-- Excerpt start --

Prototype gravatar image

updated 2016-11-02 11:35:49 -0600

I performed k means clustering. How do I access the largest cluster?

#include "opencv2/imgproc/imgproc.hpp"
#include "opencv2/highgui/highgui.hpp"
#include<iostream>
using namespace cv;

int main( int argc, char** argv )
{
Mat newbgr;
Mat src;
Mat image = imread( "/home/manohar/Downloads/images/R-3.PNG", 1 );
imshow( "Original", image );

 cvtColor(image, src, CV_BGR2Lab);
 Mat samples(src.rows * src.cols, 3, CV_32F);
for( int y = 0; y < src.rows; y++ )
for( int x = 0; x < src.cols; x++ )
  for( int z = 0; z < 3; z++)

-- Excerpt end --
-- Given data start --

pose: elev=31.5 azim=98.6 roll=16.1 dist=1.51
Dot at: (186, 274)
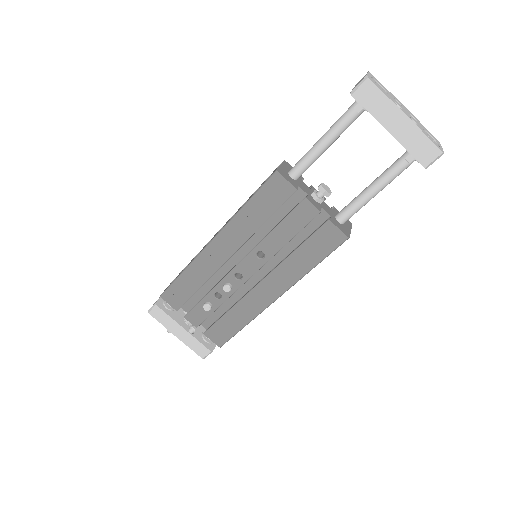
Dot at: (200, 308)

-- Given data end --

### Actions to take
A - Translate this sentence from the OpenCV post into Spanish: "How do I access the largest cluster?"
B - In the OpenCV post, which color conversion does the code apply to the image with cvtColor?
C - Resume the code in the OpenCV post right after its last line shown.
The other material on this page isn't needed here.

### Answers for this exercise
A - ¿Cómo accedo al clúster más grande?

B - It converts the image from BGR to Lab (CV_BGR2Lab).

C -
    samples.at<float>(y + x*src.rows, z) = src.at<Vec3b>(y,x)[z];


  int clusterCount = 3;
 Mat labels;
 int attempts = 10;
Mat centers;
kmeans(samples, clusterCount, labels, TermCriteria(CV_TERMCRIT_ITER|CV_TERMCRIT_EPS, 10000, 0.0001), attempts, KMEANS_PP_CENTERS, centers );




Mat new_image( src.size(), src.type() );
for( int y = 0; y < src.rows; y++ )
for( int x = 0; x < src.cols; x++ )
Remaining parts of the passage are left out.